Epilogue

ONE YEAR LATER

The Master sat at the conference room table. They waited while I watched the battle out the window in the highest corner of my castle. Bodies already littered the field, my witches and Alex’s vampires, stepping over each other like enemies of old. The vampires didn’t even know they fought across a gravesite. We’d made short work of the previous inhabitants of this castle. Some of the snake creatures had escaped, but the rest were buried under the lawn, once again drenched with blood.

The grass had never looked so green.

Why have you called me here, Deathbringer?” The Master’s voice rang through my head. Their people fought on the field, too, black-robed apprentices wielding spells against the bloodsuckers.

“I have to disband the Order of Spellcasters.” My voice turned hard, uncompromising.

The Master remained silent, but the mood in the room shifted. Something cold and damp crept along my skin, despite the dryer climate in this region. I resisted the urge to rub my arms. The Master didn’t deserve to know my discomfort.

“Why?” The word was almost a hiss.

“I can’t train both spellcasters and soldiers and win this war.” The vampires were stronger and faster than us. Magic was our greatest asset, but anything that wasn’t battlefield magic was a waste. Healing, physical, and even elemental affinities had to be retrained to use their magic during wartime.
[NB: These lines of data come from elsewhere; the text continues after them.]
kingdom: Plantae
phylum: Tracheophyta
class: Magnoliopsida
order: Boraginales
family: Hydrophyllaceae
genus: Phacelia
It costs too much time.

“Perhaps there are other options.”

Anger flashed through me. I turned from the window and smacked my hand on the tabletop. The noise hung heavy between us.

I pointed a finger at the Master, and although they didn’t flinch, tension tightened their cloaked shoulders.

“There are no other options.” I closed my hand into a fist. “We underestimated our opponents and are facing destruction. The snake people took too many from us, and I refuse to let them be the reason the vampires defeat us.”

“It was not our fault the Snakes were more devious than we’d expected. Once we realized their promise, the Order shifted spellwork immediately. Except for the few that fled, they fell beneath our feet.”

“And you still let us lose so many witches. Useless.” I whispered the last word and turned back to the window. Two soldiers engaged in battle. A witch flung spellwork at the vampire, but a second bloodsucker approached the man from behind. A sword cut through his chest, and the witch fell into a puddle of blood.

I flinched.

“The Order is over,” I said. “My decision is final.” There would be little need for them in my new land, my own Eden, the kingdom of Ededen.

A heavy pause filled the room, and, for a moment, I wondered if the Master had disappeared.

“What do you wish me to do?” An edge cut through my mind in a way I’d never felt from the Master before. Something vulnerable and afraid.

“I don’t care,” I said. “Throw away the robes and join the army. We need every fighter we can get. I want this war to end before springtime.”

The chair slid across the polished stone floor. The door opened and slammed shut.

I let out a sigh of relief. By tomorrow, anyone in a black robe would be relieved of their duty as an apprentice for the Order of Spellcasters and retrained as a soldier. Our kingdom would be better for it.

When I turned around, a crimson red robe draped across the empty wooden chair.